La ciencia parece avanzar a la velocidad de una tortuga anciana. Le cuesta moverse. Tarda en hablar. Duda. Sin embargo, cuando por fin dice algo, lo hace con una contundencia que borra de un plumazo el ruido que la precede.

La ciencia no grita: sentencia. No corre: avanza. Y mientras las redes sociales explotan y los telediarios olvidan, los investigadores continuamos mirando por el microscopio, midiéndolo todo, incluso cuando el mundo ya ha pasado de página.

Casi al final de la pandemia, cuando creíamos haberlo visto todo, algo extraño ocurrió: comenzaron a aparecer casos de hepatitis grave en niños sin causa conocida. No era hepatitis A, ni B, ni C. No había tóxicos, ni patrones epidemiológicos claros.

Tampoco había presencia de virus raros. Una inflamación persistente del hígado, algunas veces fulminante, otras, mortífera. La OMS encendió la alarma, murieron niños.

El mundo miró un instante… y luego giró sus ojos hacia otro lado. Como vino, se fue. Se desvaneció. Más no para nosotros.

Motivados por los hepatólogos pediatras: Loreto Hierro, Esteban Frauca y Paloma Jara, nuestro equipo –con Roberto Lozano-Rodríguez como abanderado— decidió no olvidar.

Quisimos, al menos, intentar encontrar una forma de diferenciar esa misteriosa hepatitis —la que llamamos PAHUA (Paediatric Acute Hepatitis of Unknown Aetiology)— de otras más conocidas, como la autoinmune. No buscábamos culpables, buscábamos patrones.

Algo que el sistema inmune estuviera diciendo y que hasta entonces nadie hubiera querido escuchar. Y hoy, unos años después, ya lo sabemos.

Tras analizar muestras de sangre de niños con PAHUA, con hepatitis autoinmune y con salud plena, aplicamos técnicas de inmunofenotipado avanzado, análisis de moléculas posiblemente implicadas y proliferación celular. Todo a fuego lento.

Todo con minuciosidad quirúrgica. De ahí emergieron diferencias notables entre los tres grupos, y lo más impactante fue la firma inmunitaria única que exhibían los niños con esa hepatitis desconocida.

Dos moléculas en particular nos llamaron la atención: Galectina-9 y sTim-3, dos frenos de nuestras defensas que al aparecer dificultan la protección frente a lo ajeno, lo dañino. Ellas son solubles y pueden medirse fácilmente en sangre.

En los niños con PAHUA, sus niveles estaban disparados. No eran marcadores cualesquiera: eran señales de una respuesta desregulada, distinta, reconocible. Al construir un modelo matemático combinando ambas variables, obtuvimos un resultado casi poético: un AUC de 1.000.

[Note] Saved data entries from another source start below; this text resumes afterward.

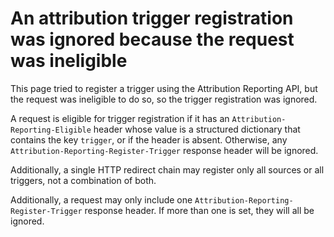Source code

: # An attribution trigger registration was ignored because the request was ineligible

This page tried to register a trigger using the Attribution Reporting API, but
the request was ineligible to do so, so the trigger registration was ignored.

A request is eligible for trigger registration if it has an
`Attribution-Reporting-Eligible` header whose value is a structured dictionary
that contains the key `trigger`, or if the header is absent. Otherwise, any
`Attribution-Reporting-Register-Trigger` response header will be ignored.

Additionally, a single HTTP redirect chain may register only all sources or all
triggers, not a combination of both.

Additionally, a request may only include one
`Attribution-Reporting-Register-Trigger` response header. If more than one is
set, they will all be ignored.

O lo que es lo mismo, una herramienta capaz de distinguir con absoluta precisión a un niño con PAHUA de uno que no lo tiene.

Este hallazgo —que acabamos de publicar tras mucho análisis y validación— no es una respuesta definitiva, pero sí una herramienta útil. No sabíamos qué era PAHUA, pero ahora podemos identificarla. Sin biopsias, sin demoras, con un simple análisis de sangre.

Y eso, en ciencia, es muchísimo.

Quizás para entonces —en 2022— esta herramienta no nos habría cambiado el rumbo. Pero mañana, quién sabe.

Si vuelve a aparecer un brote, si otra oleada de casos emerge tras un nuevo virus respiratorio, podremos actuar antes, distinguir con claridad y, tal vez, salvar más vidas.

Así funciona la ciencia: construye el futuro con materiales del pasado.

Mientras los focos se apagan, la ciencia sigue. No entiende de prisas, de agendas virales ni de influencers. Va despacio, sí. Pero cuando llega, deja huella.

Nosotros seguimos investigando. Porque incluso cuando el mundo olvida, el sistema inmunitario no miente. Y a veces, es allí —en la sangre— donde se escribe la historia que otros dejaron de leer.